I feel like such a loser.
I much prefer the “art” advertising the track days at Eastern Creek myself. But that’s just me. ;)
I think they look like bumper car poles. And the bumper cars are buried underground. Representing the burial of our childhood selves and all the barbaric joy associated with smashing into one’s friends. And now, I have a strange urge for funnel cake.
Maybe that aint spposta BE art, Revrend.
Maybe its only spposta represent art.
I thought it was a bunch of dead broom handles.
Anything of described as “the paris of the …..” really grinds my gears. Shame on you rev!
Melbourne is very nice though!
Malach: Oh, I dunno. I like those cute little barnacles that live in the exhaust manifold.
Colonel: Well at least the colours are more appropriate for kiddie television.

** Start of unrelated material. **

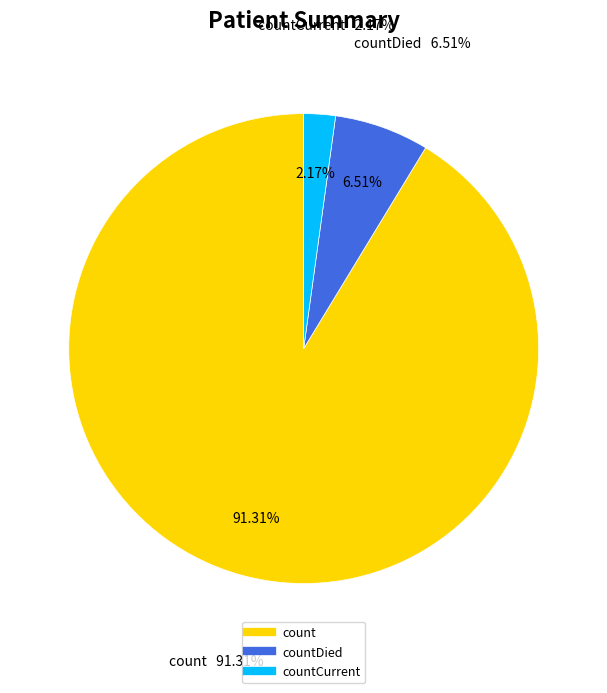

What is the largest slice in the pie chart?

count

Or construction sites. Time for Tubby Bye Byes!
Sephyroth: Well, it is true that art has a grand tradition of featuring naked women. The addition of same certainly couldn’t hurt the Light Horse Interchange Mediocrity.
Phoebe Fay: Unfortunately they didn’t bury them deep enough.
Joey: Aha! I tracked down the artist, Jackson Polack, and that’s exactly what he said.
Meggie: That would have been cheaper, I bet.
LoL: It seems to have escaped your attention that there is a level of irony in operation here on The Cow…
Irony? Really?
:-P
The poles are a cheaper version of those on the M7 that sails above it. There they actually interplanted them with trees so…..the trees will eventually mask them and you can see some kind of idea, though half-arsed, was there in the planning stage.
It was a landscape architectural style firm that did the deed. I loved driving past the poles as the workmen were installing them. There was much merriment…more so than when workmen normally work/stand among 8 lanes of 100kph.
I had hoped that to at least give it kitsch factor, the wire bits would light up at night – fibre optic style.
Truly, without doubt, the worst public ‘art’ I have seen anywhere in the world.
They look like sticks of TNT. Light one and see if you can rid the highway of this monstrosity.
Truly a shocker, and I can see why the work is not attributed to any artist. Getting worse with age too.
Someone needs to reinvent it.
Ny family passed this today, slowly in the afternoon traffic, and I thought I’d google to see if anyone else felt as abhorred as I do about these… things.
Hence I came across this post, and yes you do echo every thought I’d had when the M7 was being finished off and these stupid red poles appeared.
It’s been over 10 years now and they’re STILL there and looking sadder than ever. The M4 is getting something of an upgrade at the moment… is the time ripe for a campaign to re design the Light Horse Interchange Art-ish?
Maybe they could get an actual artist to do it this time.
I have moved away from Sydney so I haven’t seen them in a long while. It is definitely time for them to be moved on.